A new book shows how the power of companies is destabilizing governance

Concentration of tech power & changing Silicon Valley

  • Several comments argue tech power has consolidated into a handful of giants, with fewer disruptive startups and more regulatory capture.
  • High housing costs and risk-aversion (e.g., optimizing for FAANG jobs) are seen as suppressing entrepreneurship.
  • Tech is compared to past “infrastructure” industries (energy, telecom, cars) that started as liberating, then became resented utilities once they were unavoidable and exploitative.

Software, property rights, and “techno‑feudalism”

  • One thread claims software and SaaS have eroded ordinary users’ property rights: you lease, don’t own.
  • Others counter that this actually strengthens producer property rights; there’s no inherent moral privilege for buying vs renting.
  • Debate expands to housing and landlordism, hoarding of assets, subscription software, and wealth inequality.
  • Open source is mentioned as a partial counterweight, but locked-down devices and medical systems are cited as areas where users truly have no control.

Governments vs corporations: who’s worse?

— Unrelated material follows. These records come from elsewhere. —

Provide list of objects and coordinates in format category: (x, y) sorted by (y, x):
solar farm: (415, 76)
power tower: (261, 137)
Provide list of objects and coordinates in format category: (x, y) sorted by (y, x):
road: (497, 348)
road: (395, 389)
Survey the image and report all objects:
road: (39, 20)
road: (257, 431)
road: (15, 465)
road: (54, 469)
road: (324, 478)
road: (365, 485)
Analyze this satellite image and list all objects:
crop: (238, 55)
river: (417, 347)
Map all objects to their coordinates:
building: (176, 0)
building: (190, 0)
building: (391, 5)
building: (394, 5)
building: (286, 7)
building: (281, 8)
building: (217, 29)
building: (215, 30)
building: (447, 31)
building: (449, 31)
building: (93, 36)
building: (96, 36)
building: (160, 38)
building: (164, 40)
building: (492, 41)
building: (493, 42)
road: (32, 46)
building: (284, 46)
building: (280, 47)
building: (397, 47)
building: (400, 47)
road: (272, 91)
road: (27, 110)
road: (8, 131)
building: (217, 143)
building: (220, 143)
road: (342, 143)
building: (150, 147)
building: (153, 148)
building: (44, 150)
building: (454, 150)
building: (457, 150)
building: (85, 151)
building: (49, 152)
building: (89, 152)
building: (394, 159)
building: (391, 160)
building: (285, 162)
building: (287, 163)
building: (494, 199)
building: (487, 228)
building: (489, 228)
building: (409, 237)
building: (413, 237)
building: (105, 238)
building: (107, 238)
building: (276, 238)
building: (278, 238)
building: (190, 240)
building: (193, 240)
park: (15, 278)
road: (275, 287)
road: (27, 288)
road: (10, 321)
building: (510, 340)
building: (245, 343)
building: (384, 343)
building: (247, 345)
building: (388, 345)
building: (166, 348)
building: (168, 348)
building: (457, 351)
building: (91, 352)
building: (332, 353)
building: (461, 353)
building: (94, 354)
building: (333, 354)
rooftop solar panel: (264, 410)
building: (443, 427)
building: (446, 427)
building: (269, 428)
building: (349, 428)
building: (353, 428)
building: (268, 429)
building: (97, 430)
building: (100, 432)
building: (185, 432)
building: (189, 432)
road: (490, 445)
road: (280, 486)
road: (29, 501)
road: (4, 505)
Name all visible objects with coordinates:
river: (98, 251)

  • Some see corporate dominance as inevitable and dangerous, arguing companies answer only to money and distort democracy via lobbying and capture.
  • Others insist states historically commit more harm (wars, repression), and giving governments more control over information or tech is even riskier.
  • A recurring theme: democratic governments at least have formal accountability (elections, rule of law); companies do not—but many argue elections are themselves heavily shaped by corporate money and media.

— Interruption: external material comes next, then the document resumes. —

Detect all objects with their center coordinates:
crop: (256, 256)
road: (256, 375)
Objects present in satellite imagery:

Trust, information flow, and social media

  • Multiple comments link the internet’s free flow of information to collapsing trust in institutions and experts.
  • Historical analogies to the printing press: more information brought both enlightenment and religious wars/witch hunts; new “social technologies” (reputation, journals, citations) had to evolve.
  • Reputation and small communities are pitched as partial solutions, but large platforms replaced following with algorithmic feeds optimized for engagement.
  • Some liken social media to cigarettes—addictive and socially harmful—even if the empirical evidence of harm is contested.

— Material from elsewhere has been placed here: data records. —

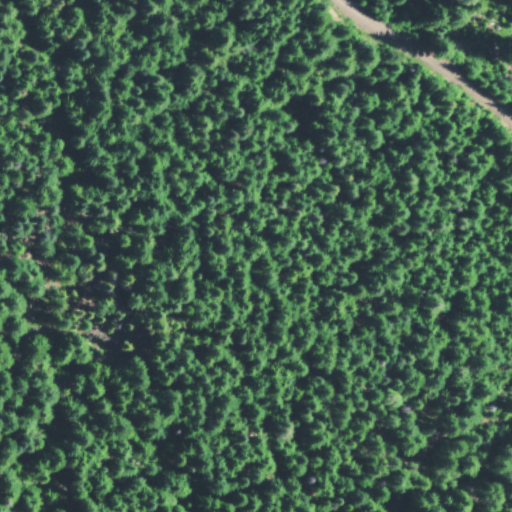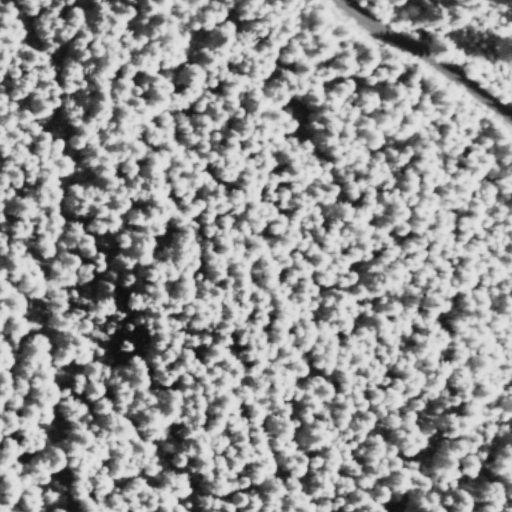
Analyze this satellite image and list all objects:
road: (470, 38)
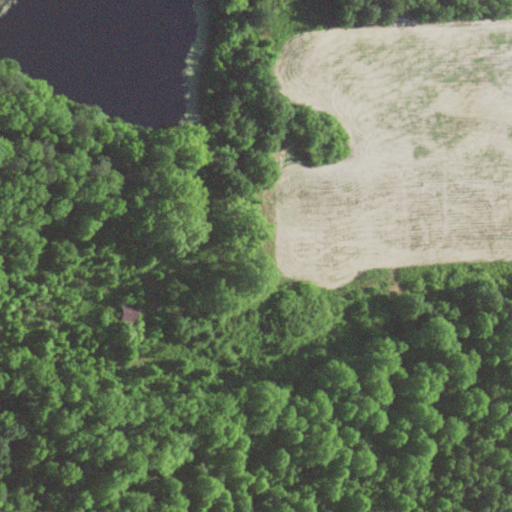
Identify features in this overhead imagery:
road: (451, 288)
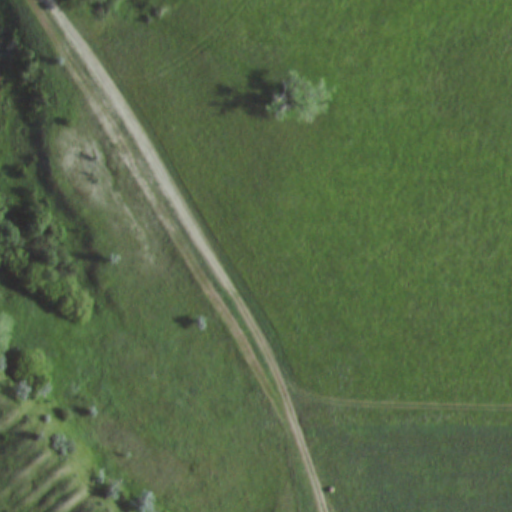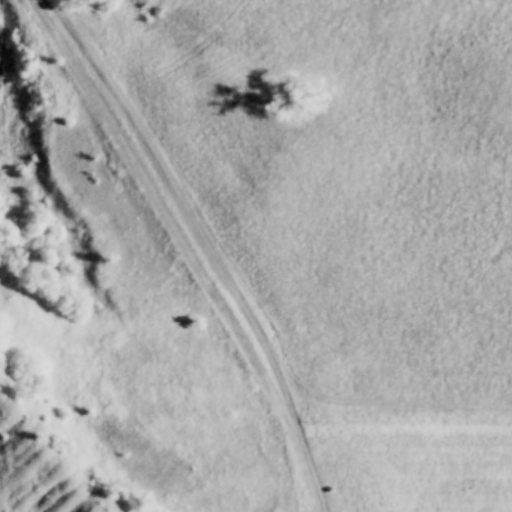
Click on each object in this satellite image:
road: (192, 251)
quarry: (128, 309)
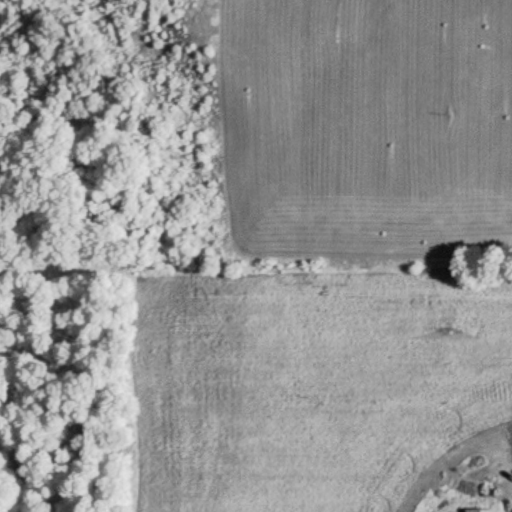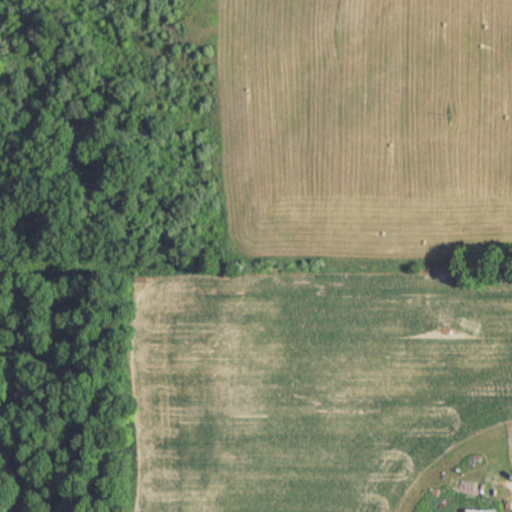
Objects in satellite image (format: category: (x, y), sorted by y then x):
building: (476, 509)
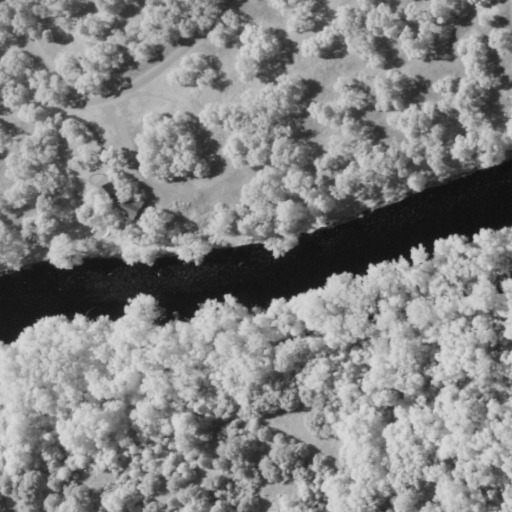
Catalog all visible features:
road: (129, 87)
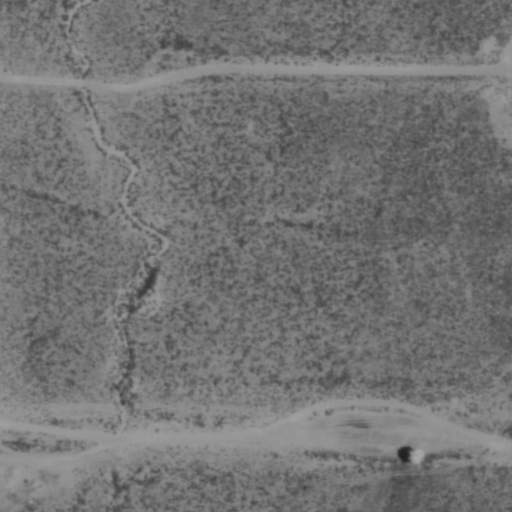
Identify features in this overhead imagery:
road: (254, 69)
road: (256, 447)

Outsourcing, infrastructure, and cyber power

  • Concern that governments are outsourcing core functions (identity, communications, services) to private platforms and clouds, diluting public accountability.
  • Smartphones becoming mandatory for taxes, healthcare, and employment logins is seen by some as a quiet privatization of access to the state.
  • Starlink and Stuxnet cases raise worries about offensive cyber tools and critical infrastructure being shaped by private actors and legal gray zones, with little democratic oversight.

Political economy, regulation, and minimum wage

  • Many see the core issue as monopolies and weak antitrust enforcement across sectors (tech, banking, pharma, retail).
  • Long subthreads debate minimum wage, offshoring, automation, and inflation; evidence and interpretations conflict.
  • Others focus on campaign finance and rulings that equate money with speech, arguing these cement corporate power and block reforms the “common people” might otherwise enact.